Recorded information section start

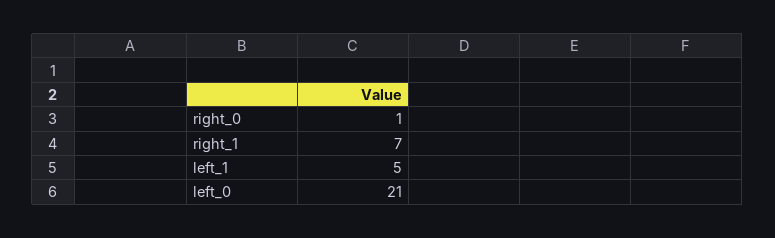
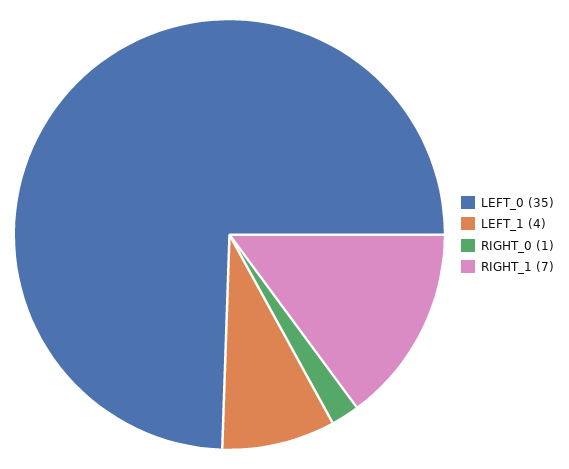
  {
    "right_0": 1,
    "right_1": 7,
-   "left_1": 5,
+   "left_1": 4,
-   "left_0": 21
+   "left_0": 35
  }

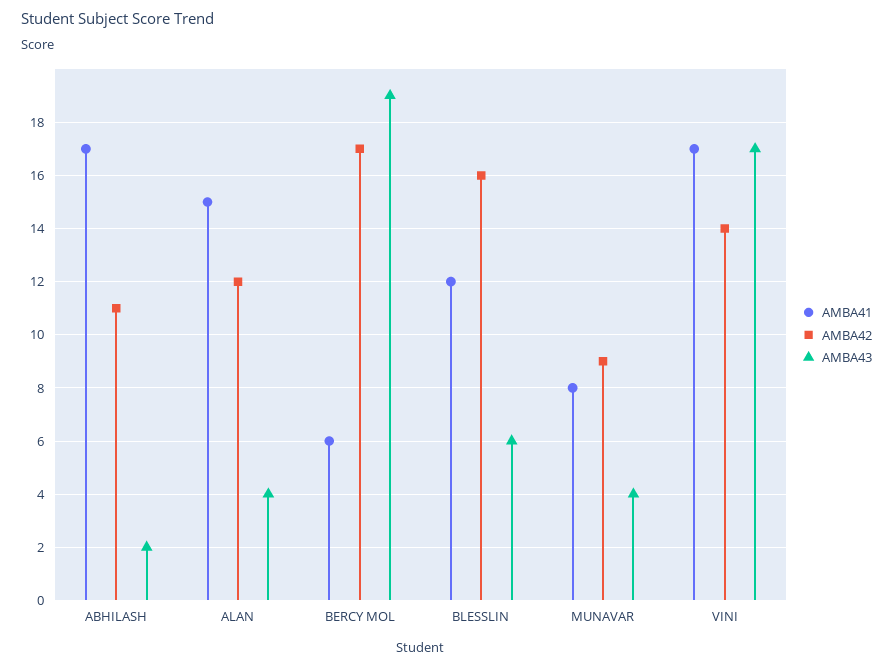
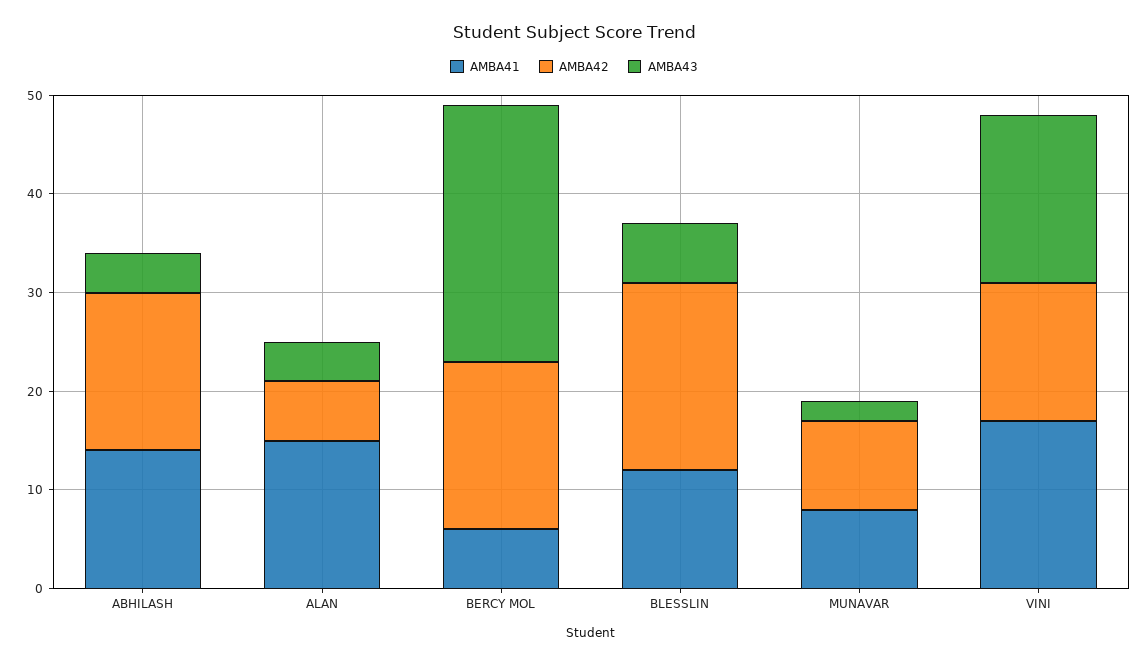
  {
    "AMBA41": {
-     "ABHILASH": 17,
+     "ABHILASH": 14,
      "ALAN": 15,
      "BERCY MOL": 6,
      "BLESSLIN": 12,
      "MUNAVAR": 8,
      "VINI": 17
    },
    "AMBA42": {
-     "ABHILASH": 11,
+     "ABHILASH": 16,
-     "ALAN": 12,
+     "ALAN": 6,
      "BERCY MOL": 17,
-     "BLESSLIN": 16,
+     "BLESSLIN": 19,
      "MUNAVAR": 9,
      "VINI": 14
    },
    "AMBA43": {
-     "ABHILASH": 2,
+     "ABHILASH": 4,
      "ALAN": 4,
-     "BERCY MOL": 19,
+     "BERCY MOL": 26,
      "BLESSLIN": 6,
-     "MUNAVAR": 4,
+     "MUNAVAR": 2,
      "VINI": 17
    }
  }

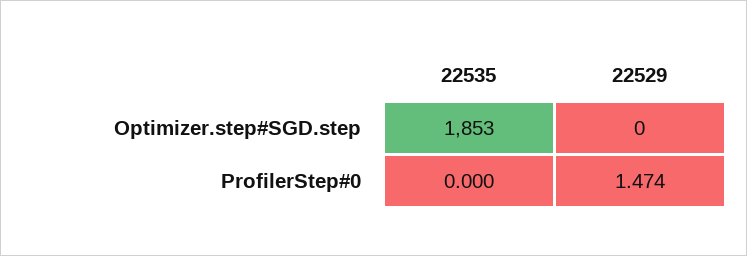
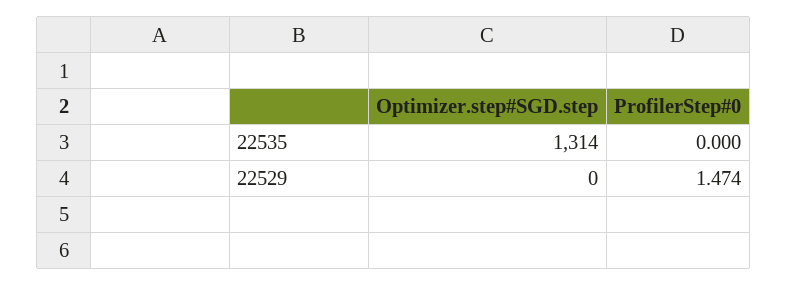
  {
    "22535": {
-     "Optimizer.step#SGD.step": 1853,
+     "Optimizer.step#SGD.step": 1314,
      "ProfilerStep#0": 0
    },
    "22529": {
      "Optimizer.step#SGD.step": 0,
      "ProfilerStep#0": 1.474
    }
  }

Recorded information section end

Task objective | Check each line of the data above for the word "MUNAVAR", then state how many lines have it. Give the number alone.

Solution for this problem | 4